Le calendrier à respecter pour déposer votre déclaration d’impôts

En cas de retard, vous devez aussi savoir que l’administration applique des intérêts sur les sommes dues. Ce surcoût correspond à 0,20 % de votre fiscalité. Cependant, si vous n’avez pas toujours pas transmis votre déclaration d’impôts dans les 12 mois, le taux peut atteindre 2,4 %. Une bien sombre perspective. Heureusement, avec quelques précautions, et un peu d’organisation, on peut facilement éviter de tels ennuis.
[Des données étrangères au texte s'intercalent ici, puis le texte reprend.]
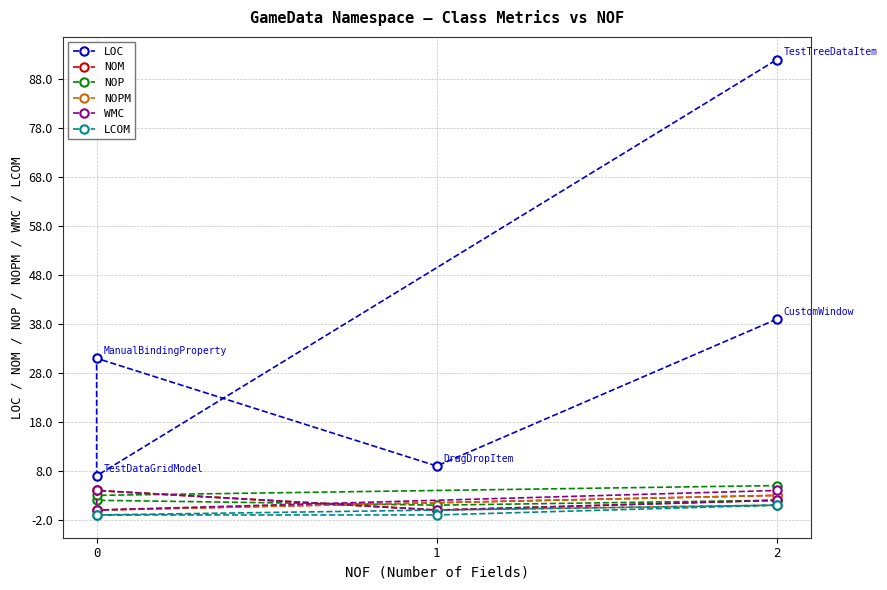

What is the difference between the NOPM values at 1 and 0?

4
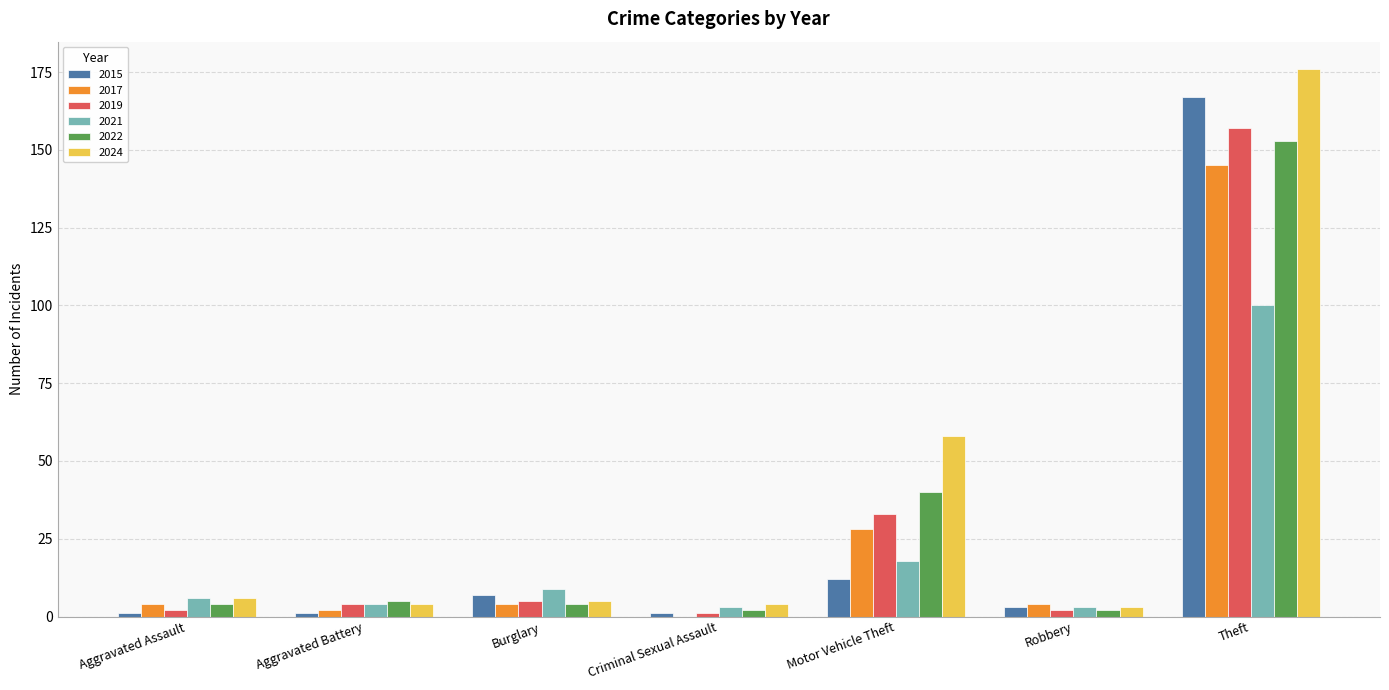

Which label corresponds to the largest value in the chart?

Theft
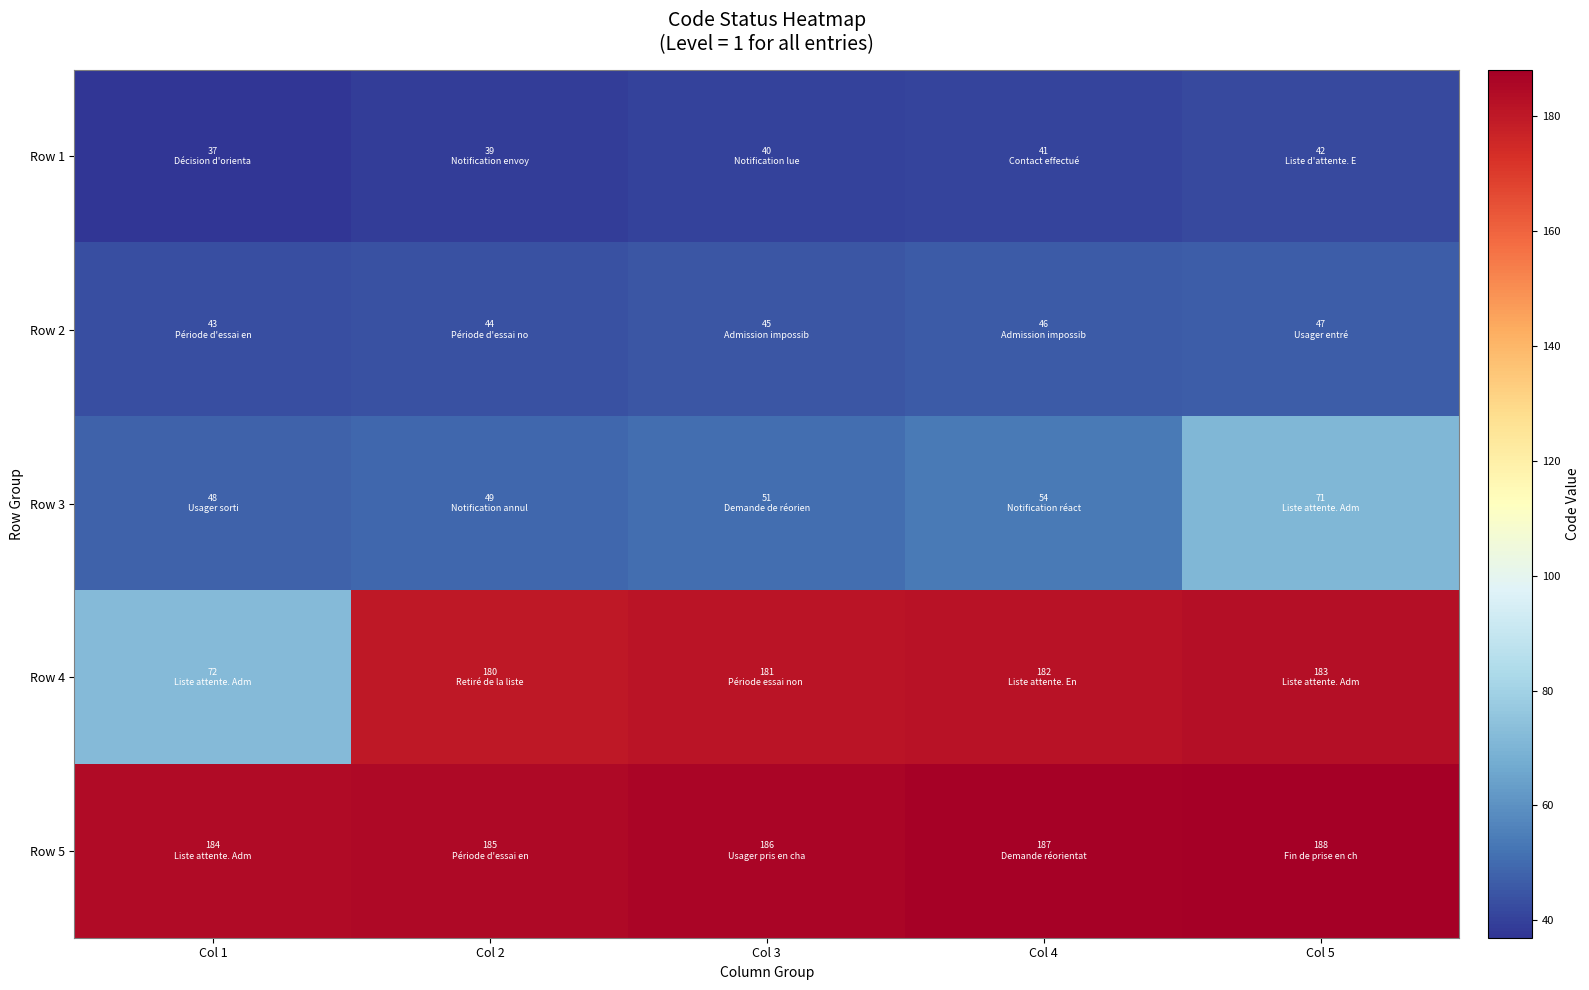

How many distinct data groups are displayed?

5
La première chose à faire ? Identifier la date limite qui s’applique à vous. En effet, les délais peuvent changer selon les départements. Ils se répartissent alors en 3 catégories :

  • La zone 1, regroupe les départements n° 1 à 19, mais aussi les Français qui font leur déclaration d’impôts depuis l’étranger. Le délai court ainsi jusqu’au 25 mai 2023 à 23 h 59.
  • La zone 2 concerne les départements n° 20 à 54, et implique une date limite fixée au 1ᵉʳ juin à 23 h 59.
  • Et la zone 3 correspond aux départements n° 55 à 976. Elle fixe la date limite au 8 juin, à 23 h 59.

Enfin, si vous avez choisi de faire votre déclaration d’impôts au format papier, ne tenez pas compte de ce planning. En effet, les contribuables qui optent encore l’envoi postal doivent rendre le formulaire avant le 22 mai 2023. Et ce, peu importe le département dans lequel ils résident.